REPUBLIKA.CO.ID, NEW YORK -- Level harga minyak naik tipis pada Senin (4/9/2023) di tengah ekspektasi OPEC+ yang akan membatasi pasokan dan spekulasi Federal Reserve AS akan menghentikan kampanye kenaikan suku bunga agresifnya.
Arab Saudi sebagai produsen minyak terbesar dunia telah mempelopori upaya untuk mendukung kenaikan harga melalui pengurangan produksi secara sukarela dalam jumlah besar. Itu sebagai bagian dari kesepakatan produksi oleh kelompok produsen OPEC+ yang terdiri dari Organisasi Negara-negara Pengekspor Minyak (OPEC) dan sekutunya termasuk Rusia.
Saudi juga diperkirakan akan memperpanjang pemotongan sukarela sebesar satu juta barel per hari selama empat bulan berturut-turut hingga Oktober.
Sementara itu, Wakil Perdana Menteri Rusia Alexander Novak mengatakan, Moskow telah sepakat dengan mitra OPEC+ mengenai parameter pengurangan ekspor lanjutan pada bulan Oktober.
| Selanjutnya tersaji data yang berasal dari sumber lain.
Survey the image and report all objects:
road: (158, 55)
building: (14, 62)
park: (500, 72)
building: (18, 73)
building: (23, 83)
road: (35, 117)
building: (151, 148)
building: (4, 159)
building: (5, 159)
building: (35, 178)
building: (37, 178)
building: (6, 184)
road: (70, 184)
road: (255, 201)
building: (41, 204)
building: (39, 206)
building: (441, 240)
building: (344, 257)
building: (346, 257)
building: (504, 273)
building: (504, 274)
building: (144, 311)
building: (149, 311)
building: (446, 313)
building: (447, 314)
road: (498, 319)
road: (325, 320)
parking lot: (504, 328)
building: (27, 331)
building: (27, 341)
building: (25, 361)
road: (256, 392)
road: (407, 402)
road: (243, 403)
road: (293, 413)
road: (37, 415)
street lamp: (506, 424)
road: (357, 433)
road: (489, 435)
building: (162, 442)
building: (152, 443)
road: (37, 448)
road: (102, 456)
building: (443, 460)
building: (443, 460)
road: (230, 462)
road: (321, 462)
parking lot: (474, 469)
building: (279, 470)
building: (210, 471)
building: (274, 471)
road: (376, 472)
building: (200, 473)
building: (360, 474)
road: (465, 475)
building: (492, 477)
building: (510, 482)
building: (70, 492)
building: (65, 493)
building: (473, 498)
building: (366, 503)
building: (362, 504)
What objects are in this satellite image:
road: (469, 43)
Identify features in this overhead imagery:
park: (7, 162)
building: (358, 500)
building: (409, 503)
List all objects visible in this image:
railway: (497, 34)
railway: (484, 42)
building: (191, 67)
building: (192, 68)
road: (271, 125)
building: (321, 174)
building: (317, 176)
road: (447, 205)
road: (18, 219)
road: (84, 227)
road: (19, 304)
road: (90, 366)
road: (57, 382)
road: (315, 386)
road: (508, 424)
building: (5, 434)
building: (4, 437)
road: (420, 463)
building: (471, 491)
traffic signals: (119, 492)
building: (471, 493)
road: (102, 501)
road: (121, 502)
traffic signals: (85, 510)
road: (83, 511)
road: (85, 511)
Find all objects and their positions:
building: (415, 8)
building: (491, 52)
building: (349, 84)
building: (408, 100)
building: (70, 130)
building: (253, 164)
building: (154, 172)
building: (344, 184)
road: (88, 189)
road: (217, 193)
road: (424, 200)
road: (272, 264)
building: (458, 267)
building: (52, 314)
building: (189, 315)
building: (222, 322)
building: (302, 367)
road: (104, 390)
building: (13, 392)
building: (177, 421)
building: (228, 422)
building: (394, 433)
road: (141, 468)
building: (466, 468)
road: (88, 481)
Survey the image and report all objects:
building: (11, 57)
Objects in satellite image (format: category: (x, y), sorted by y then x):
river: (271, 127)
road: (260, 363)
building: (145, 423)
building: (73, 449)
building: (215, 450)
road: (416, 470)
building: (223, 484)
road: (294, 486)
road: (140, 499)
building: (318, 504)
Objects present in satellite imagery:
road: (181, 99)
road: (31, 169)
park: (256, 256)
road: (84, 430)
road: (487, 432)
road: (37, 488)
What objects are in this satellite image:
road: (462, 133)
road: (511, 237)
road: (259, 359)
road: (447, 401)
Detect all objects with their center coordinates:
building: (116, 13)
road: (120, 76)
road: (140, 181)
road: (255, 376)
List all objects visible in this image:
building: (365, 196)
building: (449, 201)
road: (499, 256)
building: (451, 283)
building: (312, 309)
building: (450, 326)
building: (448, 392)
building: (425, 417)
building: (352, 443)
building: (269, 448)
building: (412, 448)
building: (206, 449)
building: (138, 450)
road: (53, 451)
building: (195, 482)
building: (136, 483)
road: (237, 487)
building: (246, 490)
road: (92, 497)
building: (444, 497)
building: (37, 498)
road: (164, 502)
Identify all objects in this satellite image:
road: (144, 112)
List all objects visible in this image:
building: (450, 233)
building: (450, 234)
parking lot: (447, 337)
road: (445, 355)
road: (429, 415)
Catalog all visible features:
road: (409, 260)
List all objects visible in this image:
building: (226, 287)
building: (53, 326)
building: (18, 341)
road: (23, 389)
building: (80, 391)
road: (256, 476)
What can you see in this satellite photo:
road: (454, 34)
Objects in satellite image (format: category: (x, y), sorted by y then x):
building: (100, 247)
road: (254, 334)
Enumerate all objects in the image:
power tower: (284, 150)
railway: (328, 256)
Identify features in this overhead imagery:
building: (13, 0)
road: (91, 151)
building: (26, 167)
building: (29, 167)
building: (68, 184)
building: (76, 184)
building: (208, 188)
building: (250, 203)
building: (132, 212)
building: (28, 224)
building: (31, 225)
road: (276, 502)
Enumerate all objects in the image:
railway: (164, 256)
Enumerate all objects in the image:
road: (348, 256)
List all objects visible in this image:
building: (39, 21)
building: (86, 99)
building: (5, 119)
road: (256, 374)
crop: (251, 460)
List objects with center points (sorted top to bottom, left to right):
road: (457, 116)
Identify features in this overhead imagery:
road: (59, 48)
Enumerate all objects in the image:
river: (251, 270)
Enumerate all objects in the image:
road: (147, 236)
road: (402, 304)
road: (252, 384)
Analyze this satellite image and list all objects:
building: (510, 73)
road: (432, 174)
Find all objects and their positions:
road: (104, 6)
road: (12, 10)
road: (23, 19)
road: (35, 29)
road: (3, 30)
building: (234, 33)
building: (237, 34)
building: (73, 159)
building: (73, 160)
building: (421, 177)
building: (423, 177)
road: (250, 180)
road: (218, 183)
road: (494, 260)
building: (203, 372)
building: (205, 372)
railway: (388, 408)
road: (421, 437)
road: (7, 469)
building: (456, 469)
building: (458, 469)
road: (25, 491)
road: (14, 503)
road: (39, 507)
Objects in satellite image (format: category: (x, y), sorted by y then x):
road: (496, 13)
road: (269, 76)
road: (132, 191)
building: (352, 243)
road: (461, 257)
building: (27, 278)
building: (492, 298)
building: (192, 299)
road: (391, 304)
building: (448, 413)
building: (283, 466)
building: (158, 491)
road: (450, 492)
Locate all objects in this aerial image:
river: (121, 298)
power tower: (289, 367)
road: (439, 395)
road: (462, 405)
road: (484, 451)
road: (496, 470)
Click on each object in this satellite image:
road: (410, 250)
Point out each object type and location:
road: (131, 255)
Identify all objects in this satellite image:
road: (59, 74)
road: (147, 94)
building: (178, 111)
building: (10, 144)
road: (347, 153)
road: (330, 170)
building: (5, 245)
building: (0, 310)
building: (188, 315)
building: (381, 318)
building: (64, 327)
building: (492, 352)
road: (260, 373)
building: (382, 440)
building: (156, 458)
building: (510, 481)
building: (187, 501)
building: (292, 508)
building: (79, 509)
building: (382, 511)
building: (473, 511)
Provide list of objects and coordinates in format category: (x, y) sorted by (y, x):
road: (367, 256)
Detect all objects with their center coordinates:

Arab Saudi dan Rusia bisa menarik pemotongan tersebut kapan saja, menurut analis OANDA Craig Erlam seperti dikutip dari Reuters, Selasa (5/9/2023).
"Tapi saya tidak bisa membayangkan mereka akan terburu-buru karena berisiko membuat harga jatuh lagi,” kata Erlam.
Minyak mentah berjangka Brent untuk bulan November naik 45 sen menjadi menetap di 89 dolar AS per barel. Minyak mentah West Texas Intermediate (WTI) AS berjangka pada bulan Oktober naik 40 sen menjadi 85,95 dolar AS per barel.
Pasokan minyak mentah global diperkirakan akan meningkat dalam enam hingga delapan minggu ke depan karena pemeliharaan kilang, meskipun minyak mentah masam akan tetap terbatas, kata Russell Hardy, kepala eksekutif pedagang minyak independen terbesar di dunia, Vitol.
Sementara itu, data ketenagakerjaan AS pada Agustus 2023 memperkuat ekspektasi terhadap Federal Reserve yang akan menghentikan kenaikan suku bunganya pada bulan ini.
Adapun di China, aktivitas manufaktur meningkat secara tak terduga pada bulan Agustus. Serangkaian langkah ekonomi untuk mendukung pemulihan negara tersebut pascapandemi telah memicu optimisme permintaan akan meningkat di negara importir minyak terbesar di dunia tersebut.
"Janji dukungan bagi sektor jasa dan pelonggaran pembatasan perdagangan lintas batas oleh pemimpin Tiongkok Xi Jinping mendapat simpati dari pasar yang memiliki lebih sedikit pendorong karena tidak adanya peserta dari AS,” kata John Evans dari broker minyak PVM.